TÂCHE À RÉALISER → Recopiez intégralement le texte sur la mode et les luttes sociales, sans y apporter la moindre modification.

── TEXTE FOURNI ──

Protective Body
mode et luttes sociales
Des domaines aussi antinomiques que la mode et la contestation sociale peuvent-ils trouver un point de jonction ? La logique voudrait que non, tant l’un vient contredire, rejeter, voire mépriser l’autre. Mis à part des incursions grotesques et déplacées dans l’imagerie révolutionnaire chez certains créateurs de mode, la haute couture ne va pas jusqu’à soutenir ou participer aux luttes sociales. Pourtant, l’intérêt actuel que portent les domaines de la création à la culture des années 90 semble fournir un point d’entrée qui pourrait bien venir relativiser cette situation.

───
── ENREGISTREMENTS FOURNIS ──

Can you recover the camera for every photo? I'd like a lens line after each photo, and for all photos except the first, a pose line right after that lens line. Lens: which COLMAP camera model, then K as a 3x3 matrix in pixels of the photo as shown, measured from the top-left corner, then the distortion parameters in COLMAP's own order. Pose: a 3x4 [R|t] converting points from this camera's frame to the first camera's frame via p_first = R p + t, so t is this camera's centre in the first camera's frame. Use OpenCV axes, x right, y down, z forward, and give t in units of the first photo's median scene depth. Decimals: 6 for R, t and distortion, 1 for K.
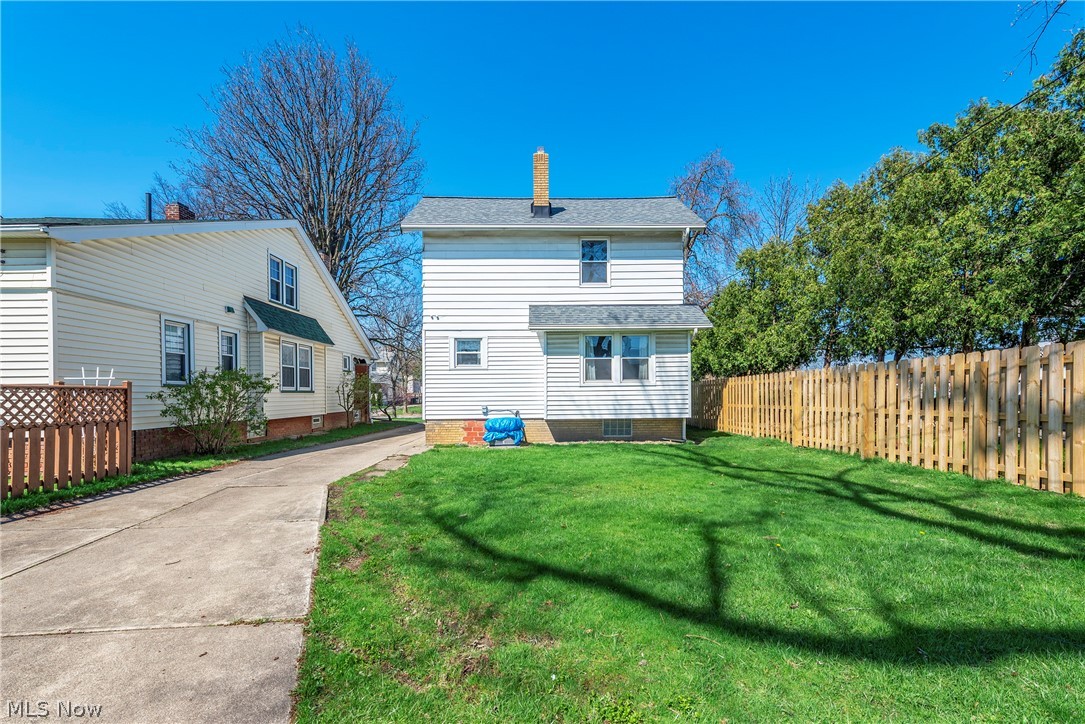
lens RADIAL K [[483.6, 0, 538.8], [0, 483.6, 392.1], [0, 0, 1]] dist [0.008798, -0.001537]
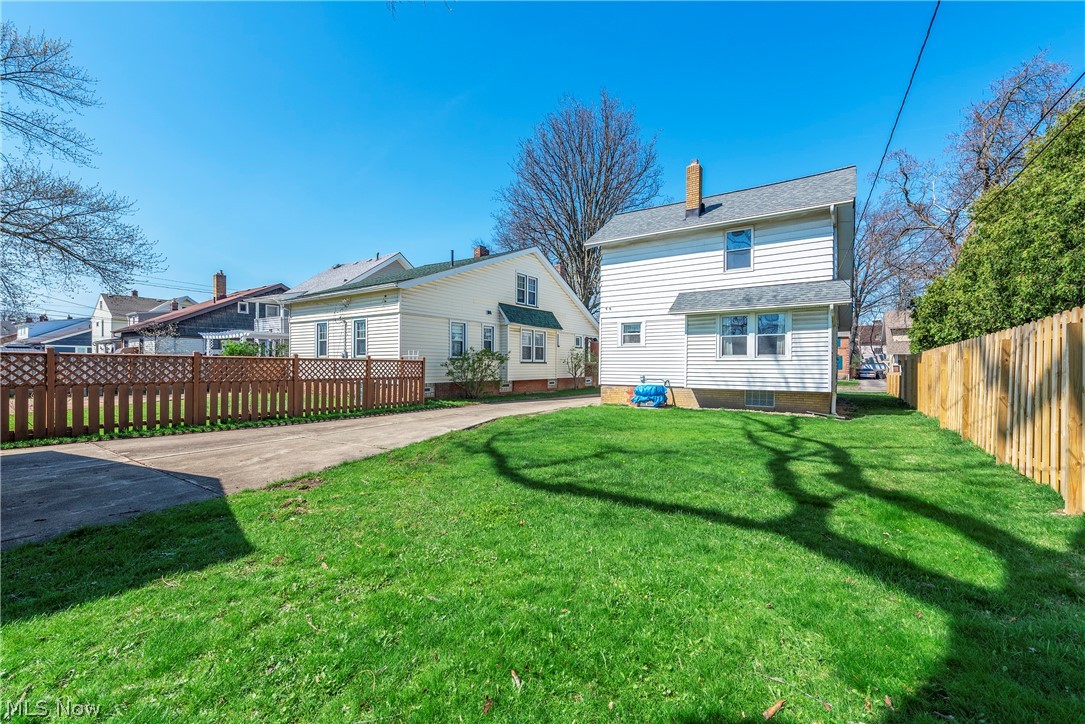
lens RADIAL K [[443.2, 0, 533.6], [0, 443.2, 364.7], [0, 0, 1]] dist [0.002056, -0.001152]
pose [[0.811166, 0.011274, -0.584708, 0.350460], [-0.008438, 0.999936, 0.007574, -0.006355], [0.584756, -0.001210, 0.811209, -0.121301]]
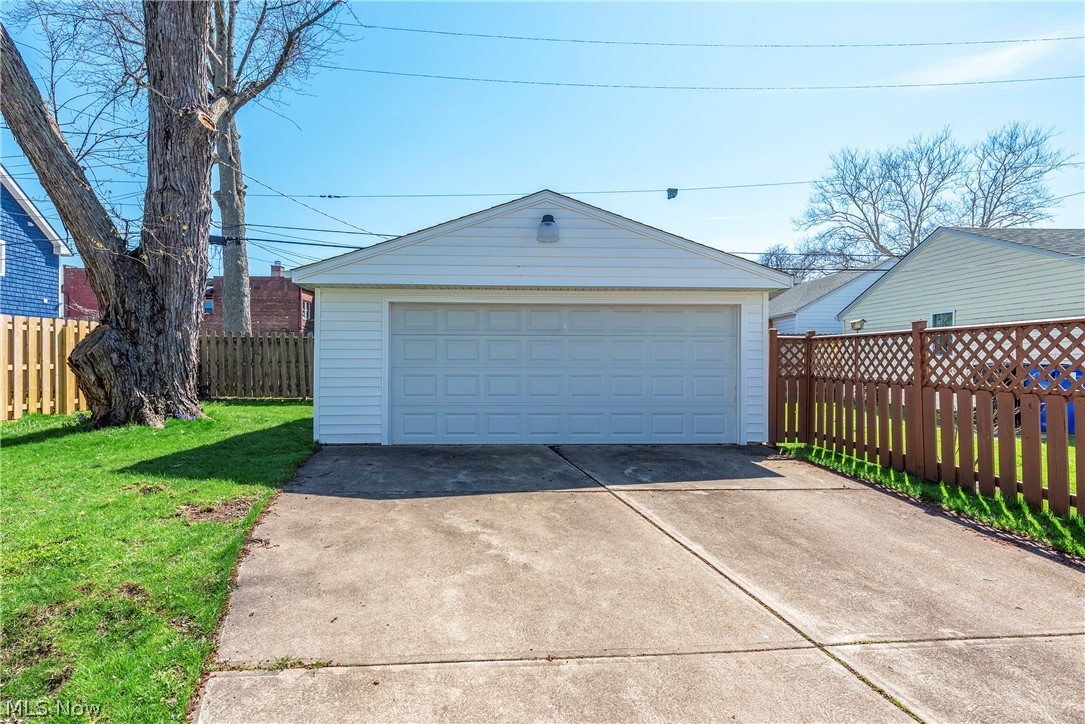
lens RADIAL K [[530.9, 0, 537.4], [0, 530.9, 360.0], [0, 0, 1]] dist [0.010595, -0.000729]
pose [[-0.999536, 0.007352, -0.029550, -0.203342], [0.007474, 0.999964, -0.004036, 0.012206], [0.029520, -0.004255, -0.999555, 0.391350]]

───
── ENREGISTREMENTS FOURNIS ──

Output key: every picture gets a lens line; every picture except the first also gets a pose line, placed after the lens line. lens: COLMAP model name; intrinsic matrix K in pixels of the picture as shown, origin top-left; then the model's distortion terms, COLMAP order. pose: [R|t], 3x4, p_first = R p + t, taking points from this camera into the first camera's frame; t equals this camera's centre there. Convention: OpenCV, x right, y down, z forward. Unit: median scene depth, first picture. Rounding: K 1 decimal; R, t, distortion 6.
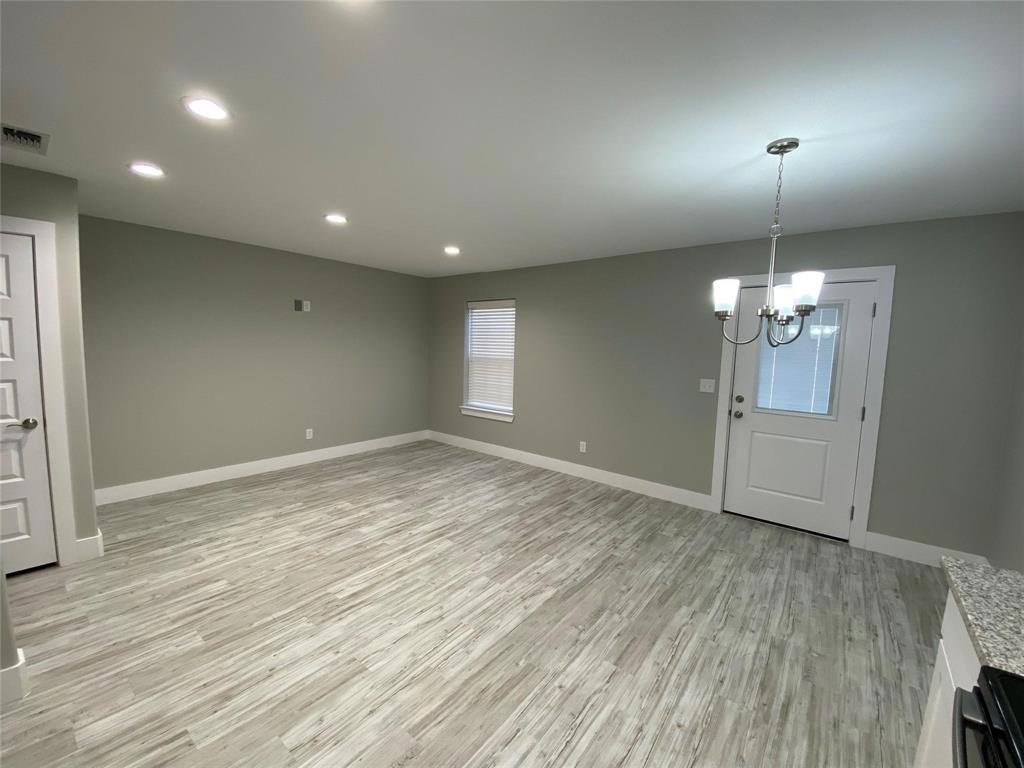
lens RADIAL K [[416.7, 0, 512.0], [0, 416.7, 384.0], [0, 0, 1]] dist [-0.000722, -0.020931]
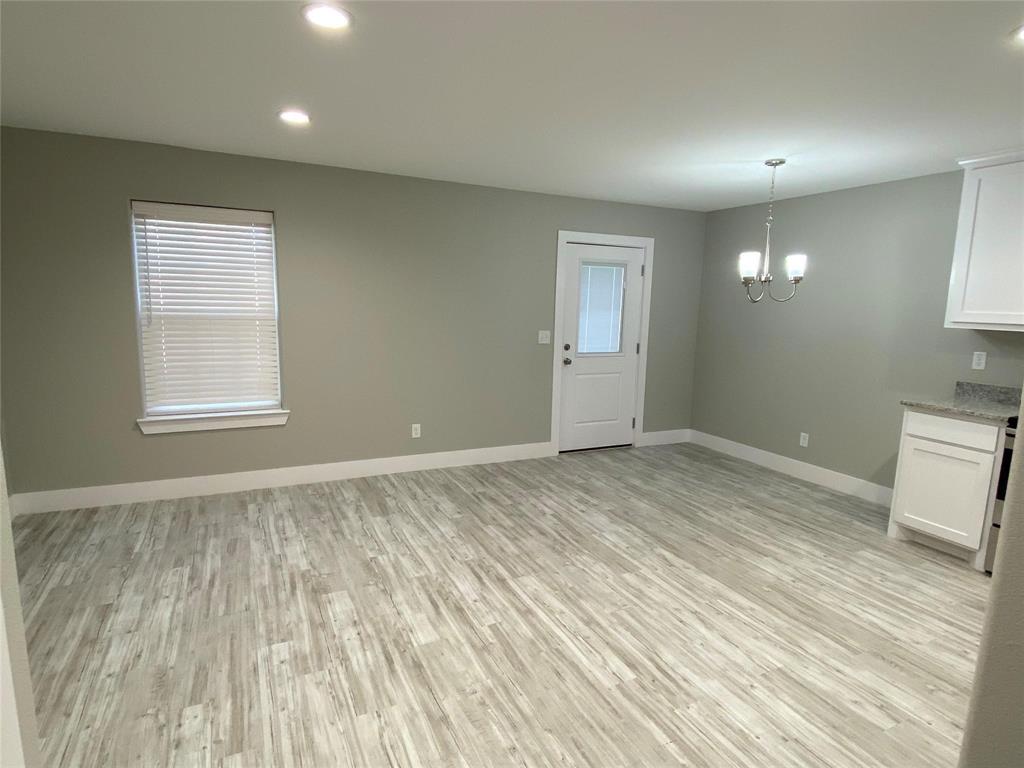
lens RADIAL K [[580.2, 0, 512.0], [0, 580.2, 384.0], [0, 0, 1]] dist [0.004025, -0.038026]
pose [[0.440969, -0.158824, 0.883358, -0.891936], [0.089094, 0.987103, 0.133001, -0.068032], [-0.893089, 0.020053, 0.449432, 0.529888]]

───

EXERCICE RÉALISÉ →
Protective Body
mode et luttes sociales
Des domaines aussi antinomiques que la mode et la contestation sociale peuvent-ils trouver un point de jonction ? La logique voudrait que non, tant l’un vient contredire, rejeter, voire mépriser l’autre. Mis à part des incursions grotesques et déplacées dans l’imagerie révolutionnaire chez certains créateurs de mode, la haute couture ne va pas jusqu’à soutenir ou participer aux luttes sociales. Pourtant, l’intérêt actuel que portent les domaines de la création à la culture des années 90 semble fournir un point d’entrée qui pourrait bien venir relativiser cette situation.